Unusually high load in node, never high load on master. 2 node setup

I have a 2 node setup with a master and a node both running in docker containers which volume mount the config and data directories.

As far as the docker specific configuration, I have a ulimit set on both master and node for memlock=-1:-1

Master specs:
10G RAM
4 cores
Heap 4GB
bootstrap memory lock = true

Node specs:
6 GB RAM
6 cores
Heap 3GB
bootstrap memory lock = true

The node is using dm-crypt to encrypt data at rest which is why we added 2 more cores to compensate for the additional overheard (though I have read that it should only add between 1-5% overhead).

We have approximately 40 million documents indexed and about 300K daily being indexed. Our indexing strategy by default is using daily indexing using logstash-(yyyy-mm-dd) format . While monitoring the load the master rarely tops 4+ but the node can sometimes go up to 16 and then in about 20 minutes or so start tapering off. I can't understand why there is such a high load going through the node and the master seems unphased by the amount of data we are sending into elasticsearch. Please help!

Hi Antonio,

If I'm reading this correct you have one node that is a dedicated master and another node that is a dedicated data node, right?
In such a configuration it's quite normal that you only see a high load on the data node, since this is the node being mostly affected by indexing documents. The master will not do much more than deciding where to put the index and updating the cluster state when a new field arrives. While the data node will do the real work like analyzing your data and storing it etc.

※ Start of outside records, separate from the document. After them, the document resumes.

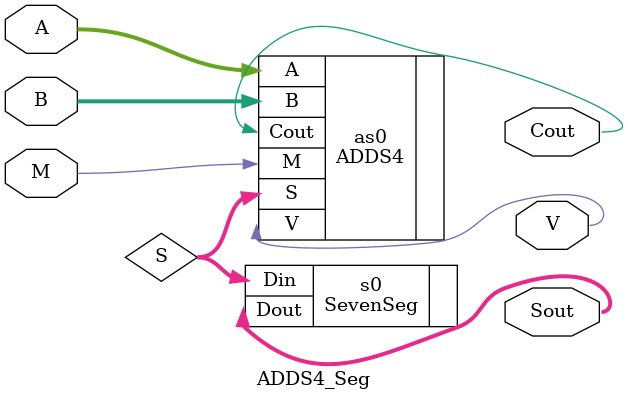
<source format=v>
module ADDS4_Seg(Cout, Sout, V, A, B, M);
output Cout,V;
output [6:0] Sout;
input [3:0] A, B;
input M;

wire [3:0] S;

ADDS4 as0(.Cout(Cout), .V(V), .S(S), .A(A), .B(B), .M(M));
SevenSeg s0(.Din(S), .Dout(Sout));

endmodule
</source>
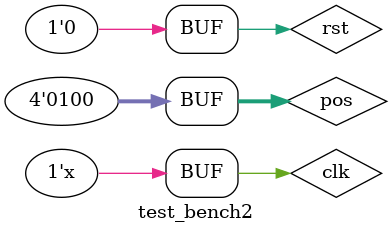
<source format=v>
`timescale 1ns / 1ps


module test_bench2();

reg clk, rst;
reg [3:0]pos;
wire [15:0]show;

always #5 clk = ~clk;
initial 
begin
    clk <= 0; rst <= 1; pos <= 4'b0100; #8;
    rst = 0;  
end 

write_back wb(.clk(clk), .rst(rst), .pos_show(pos), .show(show));

endmodule

</source>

So what you are seeing is actually quite normal. The other way around (high load on the master) would be something to worry about.

I think the following two chapters of the definitive guide are a good read to better understand what's going on when indexing documents:
https://www.elastic.co/guide/en/elasticsearch/guide/current/distributed-cluster.html
https://www.elastic.co/guide/en/elasticsearch/guide/current/data-in-data-out.html

Hope that helps,
Jakob

1 Like

Thank you for your insight I really appreciate it. Glad to hear that what I am seeing is actually normal. After much more investigation we found out that the load was getting out of control because of slow disks on an over provisioned hypervisor. The I/O wait times were getting ridiculous so we moved the VM over to another hypevisor backed by a RAID 10 SAN and poof, the problems went away.

This topic was automatically closed 28 days after the last reply. New replies are no longer allowed.